I read an article on Facebook about CRPS and how it was dubbed the suicide disease. I shared this article on facebook hoping to raise awareness for CRPS because not many people have ever heard of it. Instead of raising awareness, it raised concerns of me being suicidal. I had several people question if I was ok and I tried to assure them that I was. I was in a dark place at that time, with depression. Although I tried to hide it, many people close to me could still see it. I think that’s what got people worried that I may be suicidal, the depression. I’m not sure why depression and really all mental illnesses have such a stigma, but they do! The way people act around you, the way people look at you, the way they don’t say what they’re thinking but you can just tell they’re thinking it…it’s all just so exhausting! That first week back to work, following my surgery, when my friend suggested that I talk with my doctor about getting on some anti-depressants, I was shocked! What did she mean I needed something for depression? Only people with depression need something for depression and that certainly wasn’t me!
It wasn’t until February 2019 when I went to Pittsburgh to get a Ketamine infusion, in hopes of helping the excruciating pain that comes along with CRPS, that I realized that I was depressed! I had had a pre-infusion phone interview with the anesthesiologist before going to Pittsburgh. He went over some paperwork that I had filled out and he actually said it! He said I can tell you’re battling some depression! What did I say to him? “How can you tell that?” Well anybody with a brain could tell that someone who’s life has been turned upside down and every aspect of their life changed, would be struggling with depression!
Although, Ketamine didn’t work for the pain, it did work for the depression that I didn’t even realize, at the time, I had! Following the Ketamine, I felt like my brain was clear, I could actually think again! Before, it was like there was so much going on inside my brain that I felt like I couldn’t think. I was going to school, working full-time, all while be being a wife and mother. All of that alone is enough, but then add CRPS to the mix and it’s just a recipe for disaster! I will get into detail about the infusion in a later post, but if I felt myself not being able to think or had those close to me telling me I needed something I would be open to going back for another infusion. I can’t imagine what other people go through, I feel like what I went through was situational and that there are so many people out there that live most of their life this way. This makes my heart ache for those people. Although I think of my depression as situational, that doesn’t mean I won’t struggle in the future. After all, I will have CRPS forever which means I will struggle with debilitating pain for the rest of my life. I think those of us suffering from CRPS are far too hard on ourselves. I mean, who could have something like this and not be depressed? I still get up out of bed daily, I still work full-time, I’m the best mother I can be and have been happily married for 12 years…I think I’m doing pretty daggone good!
I was so relieved when Ketamine was ok’d by the FDA for the treatment of depression. I feel like this drug can help so many, just like it helped me even when I didn’t realize I needed help. But you see, that’s the thing, your brain doesn’t usually let you think clear enough to know you need help when your in the midst of depression. That’s why it’s so important to surround yourself with those you love and that love you so that even when you can’t see it, they can! I’m very lucky to have such a huge support system.

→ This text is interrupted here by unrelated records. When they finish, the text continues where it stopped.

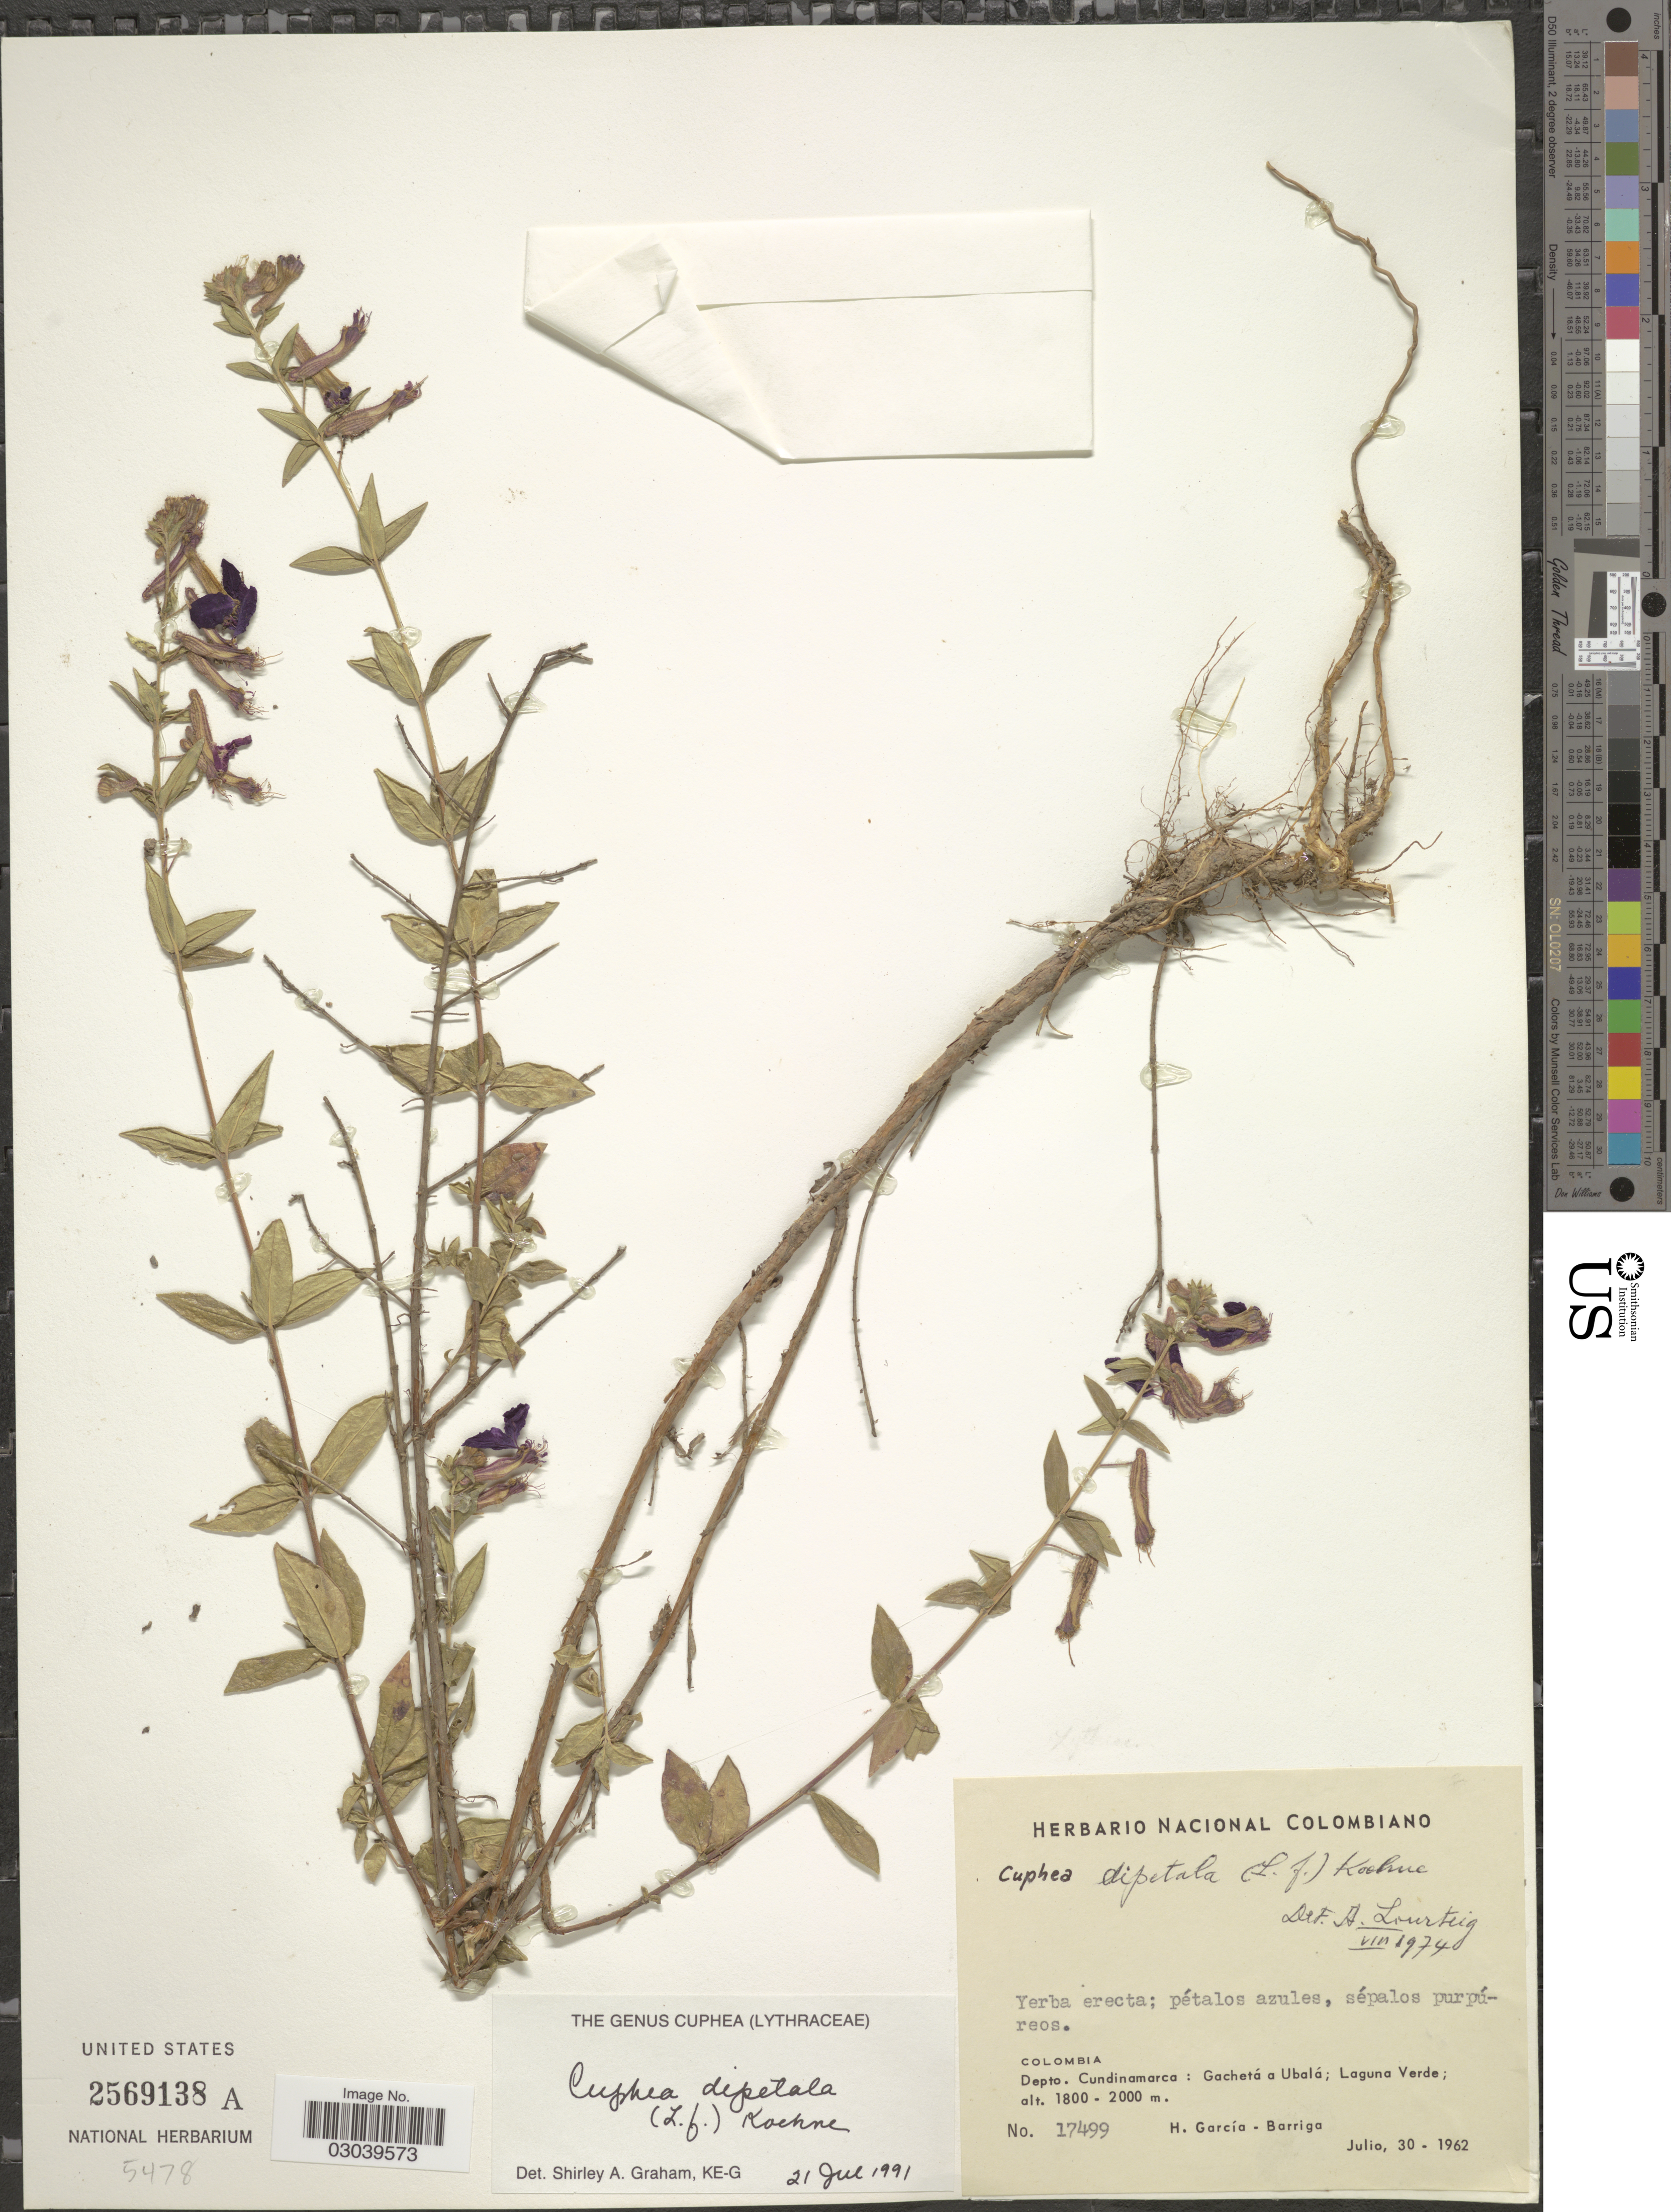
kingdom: Plantae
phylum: Tracheophyta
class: Magnoliopsida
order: Myrtales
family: Lythraceae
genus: Cuphea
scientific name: Cuphea dipetala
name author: (L. f.) Koehne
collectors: H. García Barriga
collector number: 17499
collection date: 1962-07-30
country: Colombia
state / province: Cundinamarca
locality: Depto. Cundinamarca: Gachetá a Ubalá; Laguna Verde.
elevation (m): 1800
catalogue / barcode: US 2569138A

But for those that don’t, please reach out to someone! Nothing can be so bad that it’s worth ending your life! God never gives you more than you can handle! And although I questioned at times if I could deal with CRPS, I realized that I could and I have! Is it easy? Not in any sense of the word! There are days that I would rather just stay home, but that’s the other thing with CRPS, you have to keep moving! I messed up initially following surgery and have a muscle in my upper arm that my therapist described as feeling like a bone. But it hurt to move, so I didn’t!
I want everyone to know this blog is mainly to educate about CRPS to everyone who I can reach on this platform, but it has also helped me get through so tough times. To me, it’s very therapeutic writing. Being a nurse myself, I had no idea about CRPS. I’m sure I’d heard it at someone point during school or during my career. But to actually be able to explain to someone what it was, I could not! My best friend, who is in the medical field, told me she had heard of it but didn’t realize what people went through until she saw me battling. And for me to hear that I helped one person further understand the disease, I felt a sense of fulfillment! But, I’m far from being done! I’m just getting started!!